The company has managed to deliver an unimpressive 2.10% average annual increase in its EPS between 1999 and 2007. Earnings per share were a negative $1.89 due to several factors. One of the factors was a $4.46/share net impact associated with the acquisition of Imclone in 2008 for acquired IPR&D related to this acquisition. Another major item that affected earnings per share was a $1.20/share charge related to federal and state investigations regarding the drug Zyprexa. If it weren’t for these adjustments in earnings, adjusted EPS would have been $4.02, versus $3.54 in 2007. Analysts are expecting an increase in 2009 earnings per share to $4.20 and $4.50 by 2010. This is a rather steep increase from the range in which the stock’s earnings remained between 1999 and 2007. The most important factor for Elli Lilly and Co is their pipeline. The company’s future success depends upon its ability to discover and develop innovative new medicines that help people live longer, healthier, and more active lives.
The Return on Equity has been in a steep decline, falling from 54% in 1999 to 24% in 2007. Rather than focus on absolute values for this indicator, I generally want to see at least a stable return on equity over time.
Annual dividends have increased by an average of 8.20% annually since 1999, which is much higher than the growth in EPS.
An 8 % growth in dividends translates into the dividend payment doubling every eight years.

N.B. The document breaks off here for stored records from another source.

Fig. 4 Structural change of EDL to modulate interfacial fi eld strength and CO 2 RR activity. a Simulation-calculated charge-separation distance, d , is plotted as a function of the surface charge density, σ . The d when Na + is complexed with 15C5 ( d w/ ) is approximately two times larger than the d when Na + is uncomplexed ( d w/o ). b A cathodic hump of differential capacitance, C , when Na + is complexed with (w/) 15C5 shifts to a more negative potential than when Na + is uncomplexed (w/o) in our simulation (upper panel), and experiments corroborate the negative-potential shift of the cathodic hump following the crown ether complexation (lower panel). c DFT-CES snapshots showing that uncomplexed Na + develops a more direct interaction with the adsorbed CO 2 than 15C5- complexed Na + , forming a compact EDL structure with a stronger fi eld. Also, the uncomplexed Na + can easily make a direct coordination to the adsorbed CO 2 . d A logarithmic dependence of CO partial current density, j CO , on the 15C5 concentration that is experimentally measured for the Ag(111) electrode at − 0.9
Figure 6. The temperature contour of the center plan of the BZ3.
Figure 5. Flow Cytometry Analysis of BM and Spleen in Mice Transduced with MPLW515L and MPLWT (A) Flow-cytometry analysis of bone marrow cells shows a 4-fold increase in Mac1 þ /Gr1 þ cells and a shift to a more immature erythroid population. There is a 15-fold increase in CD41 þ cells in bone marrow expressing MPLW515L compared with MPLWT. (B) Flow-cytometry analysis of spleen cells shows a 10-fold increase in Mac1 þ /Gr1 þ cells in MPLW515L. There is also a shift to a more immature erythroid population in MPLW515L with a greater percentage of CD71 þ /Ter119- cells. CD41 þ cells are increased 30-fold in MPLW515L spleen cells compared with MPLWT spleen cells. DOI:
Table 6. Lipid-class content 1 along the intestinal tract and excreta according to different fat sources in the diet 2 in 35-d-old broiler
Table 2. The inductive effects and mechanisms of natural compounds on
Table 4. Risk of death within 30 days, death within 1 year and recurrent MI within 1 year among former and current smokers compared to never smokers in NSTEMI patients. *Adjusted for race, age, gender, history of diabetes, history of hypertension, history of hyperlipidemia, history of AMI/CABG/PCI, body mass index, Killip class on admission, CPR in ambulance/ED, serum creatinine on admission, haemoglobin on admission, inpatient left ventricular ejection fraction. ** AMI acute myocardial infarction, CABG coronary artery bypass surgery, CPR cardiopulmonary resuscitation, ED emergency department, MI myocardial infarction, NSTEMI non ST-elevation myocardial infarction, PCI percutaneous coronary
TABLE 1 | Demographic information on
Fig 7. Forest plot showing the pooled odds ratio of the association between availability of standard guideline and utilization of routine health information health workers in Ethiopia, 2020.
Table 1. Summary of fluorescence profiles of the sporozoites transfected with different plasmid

If we look at historical data, going as far back as 1974, Eli Lilly Company has actually managed to double its dividend payment every seven years on average.
The dividend payout ratio remained above 50% since 2002. A lower payout is always a plus, since it leaves room for consistent dividend growth minimizing the impact of short-term fluctuations in earnings.
Currently Eli Lilly and Co is trading at 8.20 times 2009 earnings and yields 5.70%. In comparison Pfizer (PFE) trades at a P/E multiple of 12.5 and yields 4.30%, Merck (MRK) trades at a P/E multiple of 10 and yields 5.50%, while Novartis (NVS) trades at a P/E multiple 11.60 while yielding 4.30%.